How collective Relations (Pr) Hype Can originate Celebrities?

Saturday, March 5, 2011

Lately, I have been thinking about an spirited news item category. It all started, when few months ago approximately every mainstream daily newspaper in the Uk reported the sad demise of Jade Goody on the front page. While it really is a sad event, when I saw this news item grabbing 2 of the top 5 read news on Bbc website two things clicked in my mind with regard to celebrity hype and the Pr strategies and marketing.

Firstly, in Liverpool I had an academic colleague who researches into the area of celebrities and their impact on masses. He also happened to be a fanatic football fan and I remembered him telling me that he had read umpteen estimate of celebrity biographies (including many footballers and entertainers) and had accomplished that there was hardly anything spirited in those memoirs (Btw, jade goody had one!). It was just one skill which had put most of these habitancy in the mainstream media and once they are there we know the human struggle to be there.

Todays World News Headlines

The second belief which arrived in my mind related to the power of high tech communal relations (Pr). I might be completely wrong but even the Bbc obituary of Jade Goody notes "...she hit the headlines as a young woman with shockingly poor normal knowledge, who was often the object of her fellow housemates' derision" (Bbc, 2009). However, when you just type Jade Goody in Google it turns up with 5,130,000 results. These comprise a Wikipedia which is any print pages long, legal website, news (obviously in terms of celebrity gossip), a perfume website and a Fan website (yes...)!

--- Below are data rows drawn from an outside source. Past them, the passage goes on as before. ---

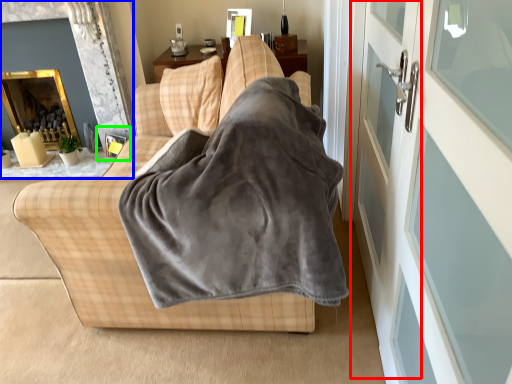
Question: Based on their relative distances, which object is nearer to screen door (highlighted by a red box)? Choose from fireplace (highlighted by a blue box) and picture frame (highlighted by a green box).

Choices:
 (A) fireplace
 (B) picture frame

Answer: (B)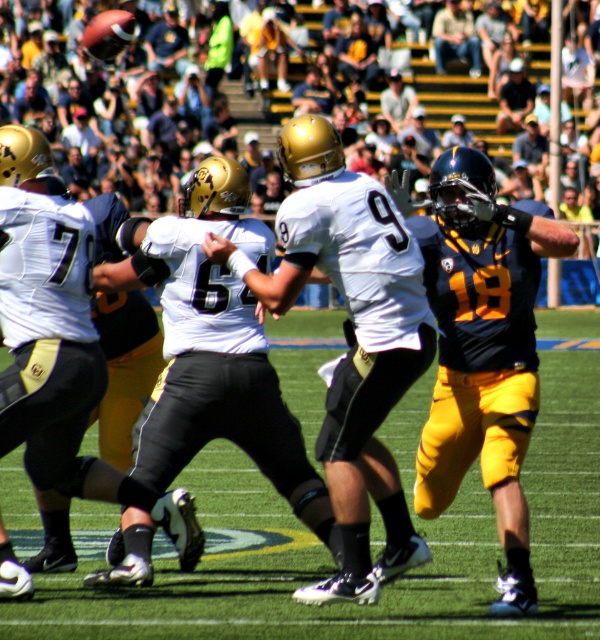
In the scene of the American football game, there are two central jerseys visible. Which one is positioned to the left when observing the white matte jersey at center and the dark blue jersey at center?

The white matte jersey at center is positioned to the left of the dark blue jersey at center.

You are a photographer standing on the sidelines of the football field. You notice two jerseys at the center of the field, the white matte jersey at center and the dark blue jersey at center. Which jersey would appear wider in your camera frame?

The white matte jersey at center appears wider than the dark blue jersey at center because its width is larger according to the description.

You are a referee standing at the edge of the field. You need to ensure that the two players wearing matte white jersey at center and white matte jersey at center are not too close to each other. According to the rulebook, players must be at least 2 meters apart during the formation. Are they compliant with the rule?

The distance between the matte white jersey at center and the white matte jersey at center is 1.25 meters, which is less than the required 2 meters. Therefore, they are not compliant with the rule.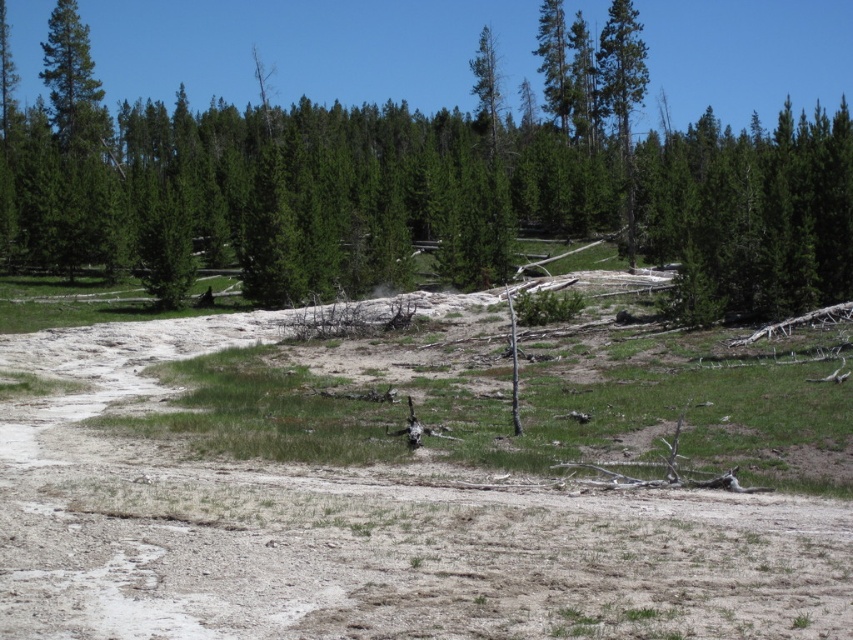
Question: Among these points, which one is farthest from the camera?

Choices:
 (A) (630, 157)
 (B) (289, 196)

Answer: (A)

Question: Does green matte tree at center appear on the right side of dull brown dirt field at center?

Choices:
 (A) yes
 (B) no

Answer: (B)

Question: Is green matte tree at center above dull brown dirt field at center?

Choices:
 (A) yes
 (B) no

Answer: (A)

Question: Which object is positioned farthest from the green matte tree at upper right?

Choices:
 (A) green matte tree at center
 (B) dull brown dirt field at center

Answer: (B)

Question: From the image, what is the correct spatial relationship of green matte tree at center in relation to green matte tree at upper right?

Choices:
 (A) right
 (B) left

Answer: (B)

Question: Which point is closer to the camera?

Choices:
 (A) green matte tree at upper right
 (B) dull brown dirt field at center
 (C) green matte tree at center

Answer: (B)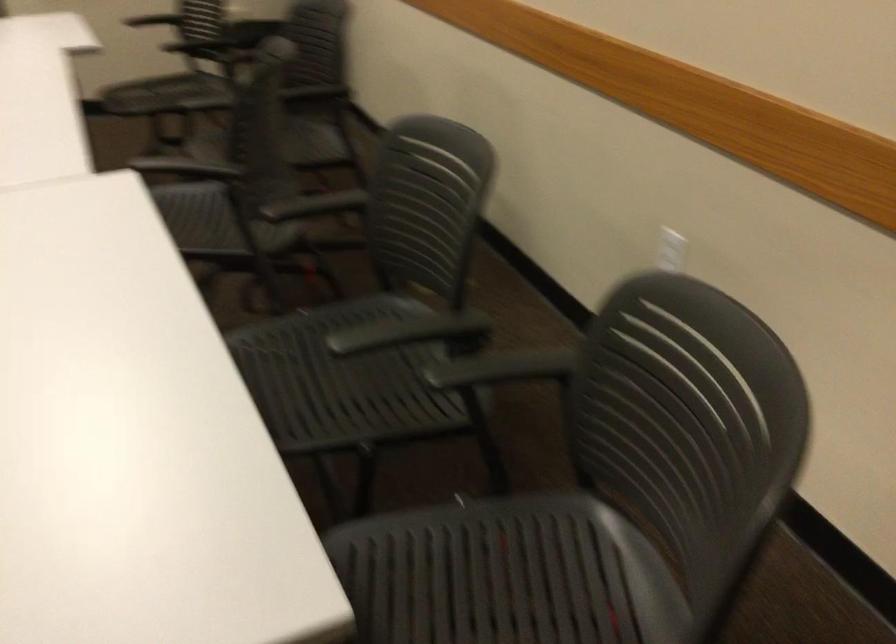
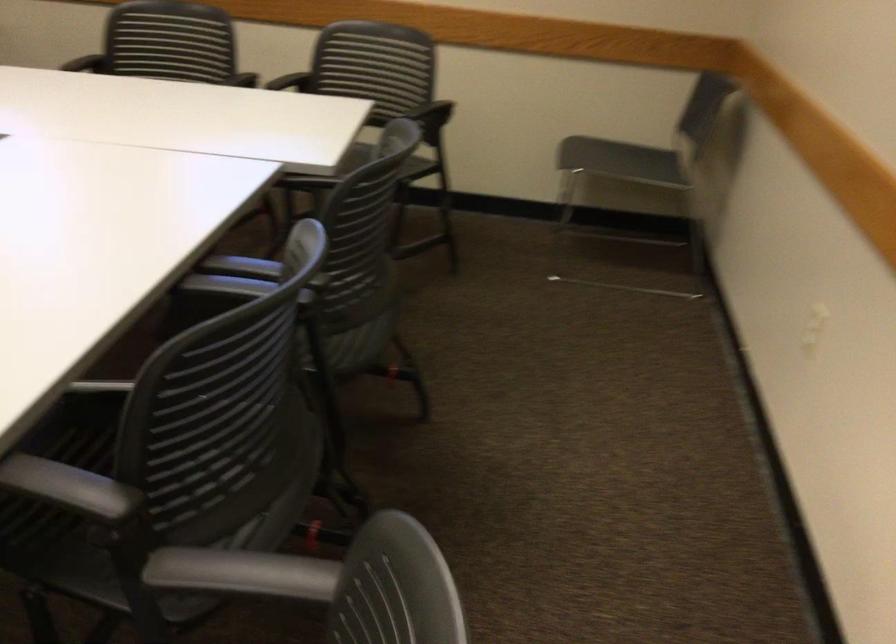
The point at (806, 308) is marked in the first image. Where is the corresponding point in the second image?

(300, 75)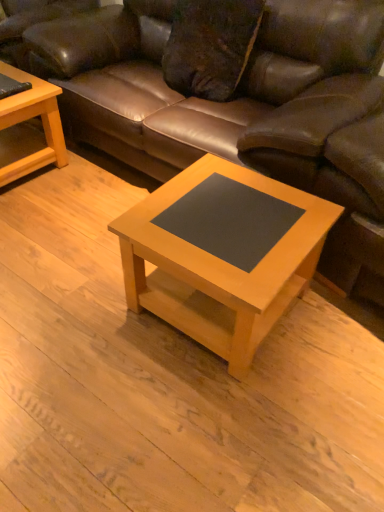
Question: Which direction should I rotate to face light wood/black laminate coffee table at center, which is the 1th coffee table from bottom to top, — up or down?

Choices:
 (A) down
 (B) up

Answer: (A)

Question: Is light wood/black laminate coffee table at center, placed as the first coffee table when sorted from right to left, taller than light wood/finely finished coffee table at left, which is the first coffee table in left-to-right order?

Choices:
 (A) no
 (B) yes

Answer: (B)

Question: Is light wood/black laminate coffee table at center, which is the 1th coffee table from bottom to top, next to light wood/finely finished coffee table at left, which is counted as the 2th coffee table, starting from the front?

Choices:
 (A) yes
 (B) no

Answer: (B)

Question: Is light wood/black laminate coffee table at center, arranged as the 2th coffee table when viewed from the top, at the right side of light wood/finely finished coffee table at left, the 1th coffee table in the back-to-front sequence?

Choices:
 (A) yes
 (B) no

Answer: (A)

Question: Does light wood/black laminate coffee table at center, the 2th coffee table when ordered from left to right, have a smaller size compared to light wood/finely finished coffee table at left, the first coffee table viewed from the top?

Choices:
 (A) no
 (B) yes

Answer: (A)

Question: From a real-world perspective, is light wood/black laminate coffee table at center, the 2th coffee table when ordered from left to right, on light wood/finely finished coffee table at left, the first coffee table viewed from the top?

Choices:
 (A) no
 (B) yes

Answer: (B)

Question: Is light wood/finely finished coffee table at left, which is counted as the 2th coffee table, starting from the front, completely or partially inside light wood/black laminate coffee table at center, arranged as the 2th coffee table when viewed from the top?

Choices:
 (A) no
 (B) yes

Answer: (A)

Question: Can you confirm if brown leather couch at center is thinner than light wood/finely finished coffee table at left, which is counted as the 2th coffee table, starting from the front?

Choices:
 (A) no
 (B) yes

Answer: (A)

Question: From a real-world perspective, is brown leather couch at center beneath light wood/finely finished coffee table at left, which appears as the second coffee table when ordered from the bottom?

Choices:
 (A) yes
 (B) no

Answer: (B)

Question: Can light wood/finely finished coffee table at left, which is the first coffee table in left-to-right order, be found inside brown leather couch at center?

Choices:
 (A) yes
 (B) no

Answer: (B)

Question: Is the depth of brown leather couch at center greater than that of light wood/finely finished coffee table at left, the 1th coffee table in the back-to-front sequence?

Choices:
 (A) yes
 (B) no

Answer: (B)

Question: Is brown leather couch at center wider than light wood/finely finished coffee table at left, which is the first coffee table in left-to-right order?

Choices:
 (A) no
 (B) yes

Answer: (B)

Question: Does brown leather couch at center have a greater height compared to light wood/finely finished coffee table at left, the first coffee table viewed from the top?

Choices:
 (A) no
 (B) yes

Answer: (B)

Question: Does light wood/finely finished coffee table at left, the 1th coffee table in the back-to-front sequence, have a lesser height compared to brown leather couch at center?

Choices:
 (A) no
 (B) yes

Answer: (B)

Thinking about this I ran someone else Google search for Prof. Amartya Sen (yes, yes, the 1998 Nobel prize winner) and it returned with 659,000 entries. Pardon me Prof. Sen for even comparing.

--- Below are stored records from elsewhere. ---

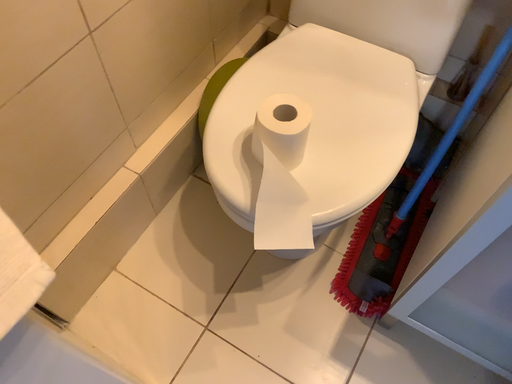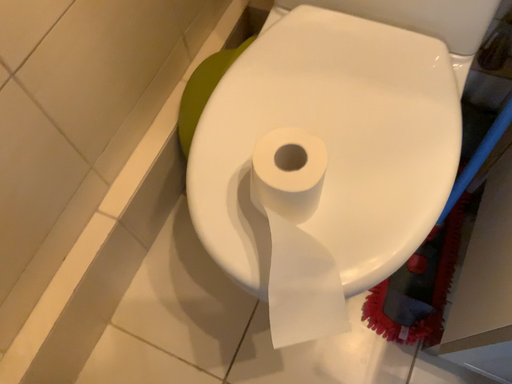
Question: How did the camera likely rotate when shooting the video?

Choices:
 (A) rotated upward
 (B) rotated downward

Answer: (B)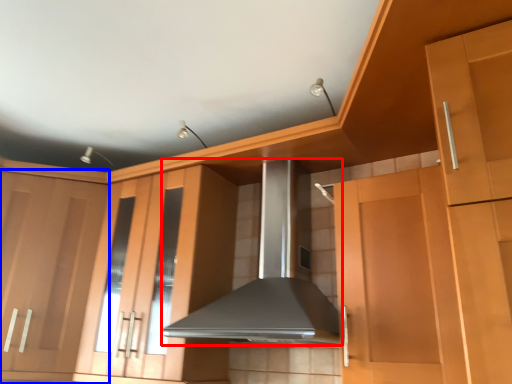
Question: Among these objects, which one is nearest to the camera, home appliance (highlighted by a red box) or cabinetry (highlighted by a blue box)?

Choices:
 (A) home appliance
 (B) cabinetry

Answer: (A)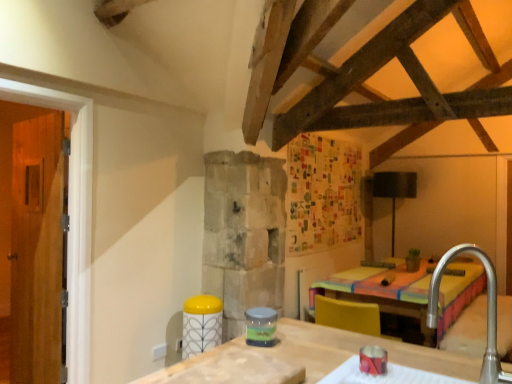
This screenshot has width=512, height=384. Describe the element at coordinates (394, 191) in the screenshot. I see `black matte lamp at upper right` at that location.

Where is `black matte lamp at upper right`? black matte lamp at upper right is located at coordinates (394, 191).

However, this demonstrates the power of communal relations and how Pr firms exploit it.

I am amazed to see that society as a whole what do we really look for and how our thoughts can be manipulated. Reminds me of Edward Bernays - the father of communal relations and the nephew of Sigmund Freud - who believed in manipulating society and resultant communal opinion. In one of his seminal works 'the propaganda' he argued that the manipulation of communal belief was a important part of democracy. He successfully used it in 'breaking the taboo against woman smoking in public' and even helping United Fruit enterprise (today's Chiquita Brands International) and the U.S. Government to facilitate the successful overthrow of the democratically elected president of Guatemala, Jacobo Arbenz Guzman.

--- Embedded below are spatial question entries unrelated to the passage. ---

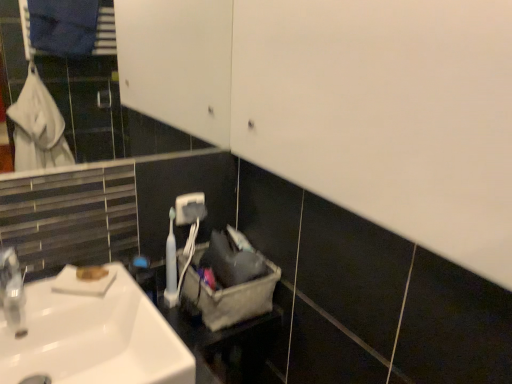
This screenshot has height=384, width=512. Find the location of `free point to the right of white matte soap at lower left`. free point to the right of white matte soap at lower left is located at coordinates pyautogui.click(x=133, y=292).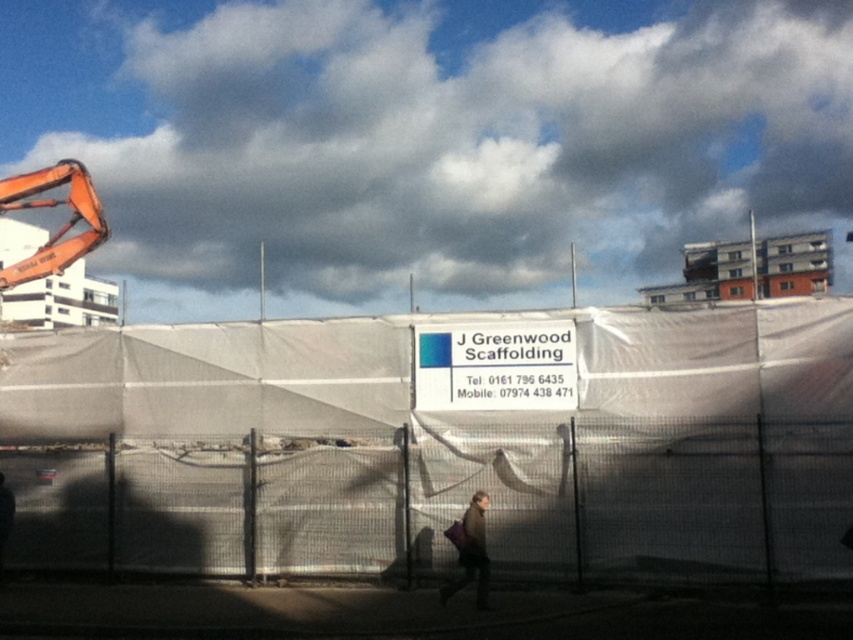
Can you confirm if white plastic sign at center is positioned to the right of brown leather jacket at center?

Correct, you'll find white plastic sign at center to the right of brown leather jacket at center.

Who is taller, white plastic sign at center or brown leather jacket at center?

brown leather jacket at center

Measure the distance between point (x=461, y=397) and camera.

They are 15.80 meters apart.

Find the location of a particular element. white plastic sign at center is located at coordinates (495, 365).

How distant is metallic wire mesh fence at center from brown leather jacket at center?

The distance of metallic wire mesh fence at center from brown leather jacket at center is 7.16 feet.

Is metallic wire mesh fence at center smaller than brown leather jacket at center?

No, metallic wire mesh fence at center is not smaller than brown leather jacket at center.

The width and height of the screenshot is (853, 640). What do you see at coordinates (448, 504) in the screenshot?
I see `metallic wire mesh fence at center` at bounding box center [448, 504].

Image resolution: width=853 pixels, height=640 pixels. In order to click on metallic wire mesh fence at center in this screenshot , I will do `click(448, 504)`.

Is metallic wire mesh fence at center behind white plastic sign at center?

No.

Locate an element on the screen. metallic wire mesh fence at center is located at coordinates pos(448,504).

Where is `metallic wire mesh fence at center`? metallic wire mesh fence at center is located at coordinates point(448,504).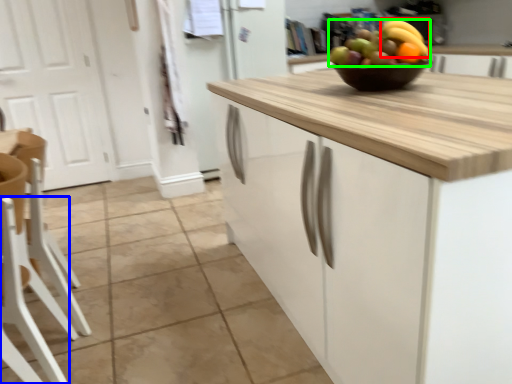
Question: Which is farther away from banana (highlighted by a red box)? chair (highlighted by a blue box) or grapefruit (highlighted by a green box)?

Choices:
 (A) chair
 (B) grapefruit

Answer: (A)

Today's high tech communal relations firms have honed their skills with such a finesse that a 'Miss Piggy' who reportedly belief a ferret was a bird, an abscess a green drink from France, that Pistachio painted the Mona Lisa, that there was a part of England called East Angular and that there was a language called Portuganese (Jeffries, 2009) gets 2 out of 5 top news items on Bbc and gets coverage on all the world media. I have hardly ever seen that being achieved...

Something has really going wrong at the macro societal level or I guess Bernays was so right when he said "The communal has its own standards and demands and habits. You may modify them but you dare not run counter to them." This is what we question as news today, don't we?

Source:

Power of communal relations

How collective Relations (Pr) Hype Can originate Celebrities?